Lisa Su: "In terms of the creation of Ryzen, I am really really really PROUD of our team. To build something like Ryzen takes really smart people coming together around a big, audacious goal and the Ryen team did it. The lead architect on Ryzen was a guy named Mike Clark and together with the entire global team, made Ryzen a reality."


Recognizing Keller merits is one thing, inventing he was the lead architect of Zen, K8, K7, Cyclone,... is another thing. Lisa Su confirms the lead architect for Zen was Mike Clark, in another thread I gave the names of the lead architects of K7 and K8.

Keller joined Intel as a senior vice president to lead silicon engineering, with a focus on "system-on-chip (SoC) development and integration". I think that Keller will be a bridge between the CPU teams and the GPU/accelerator teams, because Intel’s chief engineering officer and group president of the Technology, Systems Architecture & Client Group wrote:

"We have embarked on exciting initiatives to fundamentally change the way we build the silicon as we enter the world of heterogeneous process and architectures. Jim joining us will help accelerate this transformation."



Excitation isn't the word I would to use, but I am interested in what Intel will produce.

CPU core microarchitectures did hit both IPC and frequency walls. With enough resources and time, engineers can optimize here and there and obtain a 5% IPC gain or 300MHz extra. That is all. There is no revolutionary architectures in the pipeline, there is no quantum jumps in performance per core coming in next few years.
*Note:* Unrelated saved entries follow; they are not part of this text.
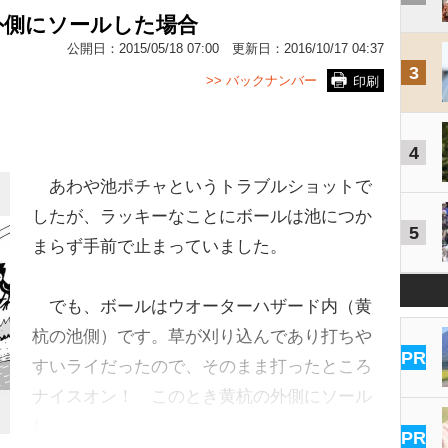
外側にソールした場合
公開日：
2015/05/18 07:00
更新日：
2016/10/17 04:37
3
>> バックナンバー
印刷
4
あわや池ポチャというトラブルショットで
したが、ラッキーなことにボールは池につか
5
まらず手前で止まっていました。
でも、ボールはウオーターハザード内（黄
杭の池側）です。草が刈り込んであり打ちや
PR
すいライだったので、そのまま打ったところ
ナイスオン！ このとき黄杭の外側にソール
し…
PR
The only way to substantially accelerate workloads in the mobile/desktop space is by abandoning the traditional x86 paradigm and using accelerators/GPUs for certain applications or regions of code. I guess that must be the reason why Intel's chief engineering officer mentions "heterogeneous process and architectures". Keller's words also seem to confirm this:


That is the point, it isn't really a dream team as the perceived idea that AMD = Keller is not true, Keller is going to Intel for a purpose and when he has fulfilled that purpose he will be out of there, so I don't expect this to be long term, nor do I see it as being radical. SOC makes sense, Keller was big on the ARM/AMD SOC development so it makes sense for Intel to cash in on that expertise. As for dream team in quantum leap IPC architecture, probably not much will change, Intel will limp the core I architecture to its end.
 
Let see, Intel hired Jim to prevent AMD in rehiring him back once they got the $'s, Intel still wanted to be relevant when AMD next CPU design came out --> :D

Jim talents and drive maybe more akin to Intel's Quantum computing work which would be server based. Just a thought.